The 2023 wildfire season became the worst on record in early July. Tens of thousands of people have been forced to evacuate their homes, and smoke is affecting the health of millions of people throughout Canada, even in Northwest Territories and northern Quebec.


The science that links fossil fuels (coal, oil and gas) to climate change and climate change to wildfires is clear. But public discourse is not. We’ve heard everything from legitimate questions to dubious conspiracy theories about this summer’s hot topic, so we’re here to clear things up.

What’s the link between climate change and forest fires?

Climate change is making summer heat waves and droughts more frequent, intense and longer lasting. These conditions dry out vegetation, making it easier for fires to start and spread quickly.

Climate change can also lead to longer fire seasons. Warmer temperatures mean that snow melts earlier in the season, giving vegetation a longer period to dry out and creating more opportunities for fires to ignite and spread.

What’s the link between fossil fuels and forest fires?
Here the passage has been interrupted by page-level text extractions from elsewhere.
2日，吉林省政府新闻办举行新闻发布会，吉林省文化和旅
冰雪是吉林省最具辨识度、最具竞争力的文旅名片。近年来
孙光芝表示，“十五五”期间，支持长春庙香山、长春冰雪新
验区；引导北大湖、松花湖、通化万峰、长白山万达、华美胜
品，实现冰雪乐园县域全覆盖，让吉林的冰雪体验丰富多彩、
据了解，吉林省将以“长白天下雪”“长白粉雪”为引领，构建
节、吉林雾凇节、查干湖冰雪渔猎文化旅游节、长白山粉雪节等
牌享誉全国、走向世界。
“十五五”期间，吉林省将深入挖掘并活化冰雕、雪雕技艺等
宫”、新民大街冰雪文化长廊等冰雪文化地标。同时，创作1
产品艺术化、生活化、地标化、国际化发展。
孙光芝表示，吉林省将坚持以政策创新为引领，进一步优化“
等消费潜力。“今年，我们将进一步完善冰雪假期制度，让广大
The link between fossil fuels and forest fires is indirect but significant. Burning coal, oil and gas releases greenhouse gases into the atmosphere. These GHGs trap heat from the sun, causing the global temperature to rise and creating more extreme and destructive weather and storms.

Burning more fossil fuels emits more GHGs, which intensifies climate change and increases the length and severity of the hot and dry summer conditions that are optimal for forest fires.

If human activities and lightning start wildfires, why do scientists cite climate change as the overall cause?

Forest fires can be caused by humans or lightning strikes, but climate change is at the root of what is making this fire season more severe. Here’s how it works:

Consider how quick it is to start a bonfire with tinder-dry wood and how much coaxing it takes to get one going when the wood is even slightly damp.

Climate change increases the likeliness of hotter, drier summer conditions that make it easier for fires (regardless of what sparked them) to grow and spread quickly.

So, although humans and lightning often ignite the fires, climate change creates the conditions that make fires more likely and more severe. It’s like climate change is setting the stage for forest fires to happen more often and to become harder to control. That’s part of why it’s so important to address climate change and take steps to prevent and manage forest fires effectively.